Gum disease is swelling or soreness of the gums (the soft tissue) around your teeth. It is caused by the bacteria in plaque, a sticky, colorless film that forms on your teeth. The plaque bacteria have toxins that inflame the gums.
If you do not remove plaque by brushing and flossing your teeth, it can build up and infect your gums, teeth and the bone that supports them. If not treated by a dentist, you can lose your teeth.
The signs of gum disease are not always easy to see and can be painless. The earlier gum disease is caught, the easier it is to treat. That’s why it’s important to see your dentist regularly.
There are Three Stages of Gum Disease:
Gingivities: This is the first stage of gum disease. Your gums may feel tender and you may see some bleeding when you brush or floss. The American Academy of Periodontology considers gingivitis a mild periodontal disease.
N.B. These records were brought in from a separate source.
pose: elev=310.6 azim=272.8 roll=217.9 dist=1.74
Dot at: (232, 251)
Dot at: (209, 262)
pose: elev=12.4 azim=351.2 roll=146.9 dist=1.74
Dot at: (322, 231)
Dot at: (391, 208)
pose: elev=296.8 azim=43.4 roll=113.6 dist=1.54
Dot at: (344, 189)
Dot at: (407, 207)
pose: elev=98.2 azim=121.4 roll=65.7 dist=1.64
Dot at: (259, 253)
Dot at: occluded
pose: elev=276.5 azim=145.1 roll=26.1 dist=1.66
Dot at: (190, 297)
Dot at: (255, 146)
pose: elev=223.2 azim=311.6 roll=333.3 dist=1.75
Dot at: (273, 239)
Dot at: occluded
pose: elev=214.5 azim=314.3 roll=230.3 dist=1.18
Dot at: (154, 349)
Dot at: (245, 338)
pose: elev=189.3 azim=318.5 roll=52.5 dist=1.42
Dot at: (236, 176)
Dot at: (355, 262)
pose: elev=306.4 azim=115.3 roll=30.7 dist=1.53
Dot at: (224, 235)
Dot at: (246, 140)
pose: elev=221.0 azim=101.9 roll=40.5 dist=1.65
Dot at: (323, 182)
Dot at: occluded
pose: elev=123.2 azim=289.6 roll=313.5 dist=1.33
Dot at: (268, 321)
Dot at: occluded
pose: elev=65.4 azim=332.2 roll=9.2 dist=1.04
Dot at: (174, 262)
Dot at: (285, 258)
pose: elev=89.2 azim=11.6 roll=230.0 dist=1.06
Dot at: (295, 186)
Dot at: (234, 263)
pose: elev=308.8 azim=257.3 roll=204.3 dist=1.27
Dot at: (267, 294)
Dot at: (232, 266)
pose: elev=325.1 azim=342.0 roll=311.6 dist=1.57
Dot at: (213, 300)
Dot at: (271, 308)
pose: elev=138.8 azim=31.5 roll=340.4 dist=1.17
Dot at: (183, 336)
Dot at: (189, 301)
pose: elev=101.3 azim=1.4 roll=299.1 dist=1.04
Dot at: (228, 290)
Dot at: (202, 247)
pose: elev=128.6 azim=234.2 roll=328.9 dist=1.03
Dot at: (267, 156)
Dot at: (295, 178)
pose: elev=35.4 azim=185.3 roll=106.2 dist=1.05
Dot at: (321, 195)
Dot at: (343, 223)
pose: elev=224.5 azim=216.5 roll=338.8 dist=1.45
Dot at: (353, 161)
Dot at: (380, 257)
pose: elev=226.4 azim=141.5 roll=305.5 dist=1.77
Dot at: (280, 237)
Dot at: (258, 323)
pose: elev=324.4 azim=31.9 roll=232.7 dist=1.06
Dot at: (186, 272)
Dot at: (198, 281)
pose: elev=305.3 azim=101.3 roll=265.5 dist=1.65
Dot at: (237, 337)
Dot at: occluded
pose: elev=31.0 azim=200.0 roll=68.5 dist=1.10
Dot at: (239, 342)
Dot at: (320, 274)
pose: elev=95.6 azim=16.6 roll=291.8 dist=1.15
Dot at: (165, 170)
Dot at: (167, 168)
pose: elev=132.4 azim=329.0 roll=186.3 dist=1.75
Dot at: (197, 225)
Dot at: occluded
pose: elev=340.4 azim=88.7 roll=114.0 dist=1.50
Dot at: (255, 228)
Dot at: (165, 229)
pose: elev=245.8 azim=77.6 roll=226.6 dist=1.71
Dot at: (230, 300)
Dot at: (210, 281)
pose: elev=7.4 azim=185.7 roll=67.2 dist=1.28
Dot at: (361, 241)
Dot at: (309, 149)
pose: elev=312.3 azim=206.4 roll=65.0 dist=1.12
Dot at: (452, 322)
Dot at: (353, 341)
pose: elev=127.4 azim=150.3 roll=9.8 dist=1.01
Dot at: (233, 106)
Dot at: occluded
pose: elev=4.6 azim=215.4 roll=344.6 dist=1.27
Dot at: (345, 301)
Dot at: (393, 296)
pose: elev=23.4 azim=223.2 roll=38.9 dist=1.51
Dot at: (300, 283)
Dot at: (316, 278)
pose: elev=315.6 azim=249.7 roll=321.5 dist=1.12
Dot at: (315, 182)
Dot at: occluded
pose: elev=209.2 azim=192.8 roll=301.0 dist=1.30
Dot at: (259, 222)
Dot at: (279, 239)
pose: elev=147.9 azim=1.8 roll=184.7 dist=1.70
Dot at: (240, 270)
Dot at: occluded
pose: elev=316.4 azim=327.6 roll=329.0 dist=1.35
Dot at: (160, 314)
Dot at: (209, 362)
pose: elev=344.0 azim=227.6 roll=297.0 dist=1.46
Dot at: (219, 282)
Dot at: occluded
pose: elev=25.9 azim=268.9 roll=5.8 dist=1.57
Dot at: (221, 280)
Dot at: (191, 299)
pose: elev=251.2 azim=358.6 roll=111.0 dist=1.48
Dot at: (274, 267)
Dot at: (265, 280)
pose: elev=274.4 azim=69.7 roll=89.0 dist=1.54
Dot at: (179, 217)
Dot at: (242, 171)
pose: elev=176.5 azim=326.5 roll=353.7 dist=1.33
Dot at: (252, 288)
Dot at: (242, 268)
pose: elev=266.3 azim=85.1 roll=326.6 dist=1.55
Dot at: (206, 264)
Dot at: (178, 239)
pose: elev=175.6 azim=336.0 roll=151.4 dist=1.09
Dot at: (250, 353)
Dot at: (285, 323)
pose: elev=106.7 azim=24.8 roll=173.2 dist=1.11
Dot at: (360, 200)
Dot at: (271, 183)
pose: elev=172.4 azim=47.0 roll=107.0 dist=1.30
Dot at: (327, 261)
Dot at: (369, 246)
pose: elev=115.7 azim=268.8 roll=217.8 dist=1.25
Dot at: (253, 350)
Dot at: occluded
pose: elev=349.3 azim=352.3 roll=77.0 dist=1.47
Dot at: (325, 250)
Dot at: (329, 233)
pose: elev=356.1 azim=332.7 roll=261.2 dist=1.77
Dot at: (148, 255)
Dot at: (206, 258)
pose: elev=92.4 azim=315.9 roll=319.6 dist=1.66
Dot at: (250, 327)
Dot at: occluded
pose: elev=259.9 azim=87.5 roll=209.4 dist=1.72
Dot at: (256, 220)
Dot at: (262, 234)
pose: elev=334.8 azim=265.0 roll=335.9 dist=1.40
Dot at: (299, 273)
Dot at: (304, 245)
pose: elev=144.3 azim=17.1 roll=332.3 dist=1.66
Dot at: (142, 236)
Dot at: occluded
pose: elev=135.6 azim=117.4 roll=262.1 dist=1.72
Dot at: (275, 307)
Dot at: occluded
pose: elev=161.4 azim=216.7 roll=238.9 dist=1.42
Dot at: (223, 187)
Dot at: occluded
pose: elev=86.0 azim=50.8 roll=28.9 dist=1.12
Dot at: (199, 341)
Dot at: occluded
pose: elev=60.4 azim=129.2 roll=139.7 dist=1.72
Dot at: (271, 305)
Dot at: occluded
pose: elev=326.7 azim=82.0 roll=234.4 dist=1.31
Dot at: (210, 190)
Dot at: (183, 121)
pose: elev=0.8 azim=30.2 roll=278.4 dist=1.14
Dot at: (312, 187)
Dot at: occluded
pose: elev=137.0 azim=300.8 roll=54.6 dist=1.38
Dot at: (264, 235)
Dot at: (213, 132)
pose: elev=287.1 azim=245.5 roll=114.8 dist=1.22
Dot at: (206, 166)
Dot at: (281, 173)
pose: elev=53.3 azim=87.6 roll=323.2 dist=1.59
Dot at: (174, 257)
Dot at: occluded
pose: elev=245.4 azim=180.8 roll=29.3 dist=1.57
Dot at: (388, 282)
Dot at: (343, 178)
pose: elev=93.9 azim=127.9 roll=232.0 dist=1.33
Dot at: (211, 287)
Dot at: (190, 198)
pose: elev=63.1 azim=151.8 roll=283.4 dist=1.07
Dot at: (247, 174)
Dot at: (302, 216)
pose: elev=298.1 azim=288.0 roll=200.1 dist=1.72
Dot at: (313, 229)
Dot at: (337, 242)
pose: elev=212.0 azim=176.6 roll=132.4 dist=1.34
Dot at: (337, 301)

Gingivitis can be reversed by having a dentist or hygienist clean your teeth and with the proper brushing and flossing at home.
Periodontitis: At this stage, plaque spreads to your tooth roots causing an infection, which can damage the bone and fibers that hold teeth in place. Your gums may begin to pull away from your teeth. Proper dental care and better home care can help stop more damage.
Advanced Periodontitis: In this final stage of gum disease, the fibers and bone holding your teeth in place are destroyed. This can cause your teeth to shift or loosen and can affect your bite. If treatment can’t save teeth, they may need to be removed.
How Do I Know if I Have Gum Disease?
To find out if you have gum disease, your dentist or hygienist needs to check your teeth and gums. Since early gum disease can be reversed, it’s important to see your dentist or hygienist if you see any of the following:.
- Gums that bleed or are red, puffy or swollen, or sore
- Gums that have pulled away from your teeth
- Changes in the way your teeth fit together when you bite
- Pus that appears between your teeth and gums
- Constant bad breath or a bad taste in your mouth
- If your condition is very seriousl, surgery may be needed. Your dentist will tell you whether or not you need surgery. If you agree, the surgery can be done here at our clinic.
- Get regular checkups. They're the best way to discover and treat early gum disease before it leads to a more serious problem.
Did you know?
People with diabetes are more likely to develop gum disease and lose teeth. Like all infections, gum disease may cause blood sugar to rise and make diabetes harder to control.
It all begins with good brushing and flossing.
Follow these instruction on brushing and flossing to keep your smile healthy and help prevent little problems from becoming big ones.
How To Brush
- Using a soft-bristled toothbrush, clean the outer surfaces of each tooth. Angle the brush along the outer gum line. Gently brush back and forth.
Brush the inside surface of each tooth, where plaque may accumulate most. Brush gently back and forth. Use the tip of the brush to clean behind each front tooth, both top and bottom. Then, brush the chewing surface of each tooth, gently brushing back and forth.
How To Floss
- Use about 18” of floss, leaving an inch r two to work with.
- Gently follow the curves of your teeth.
- Be sure to clean beneath the gum line, but avoid snapping the floss on the gums.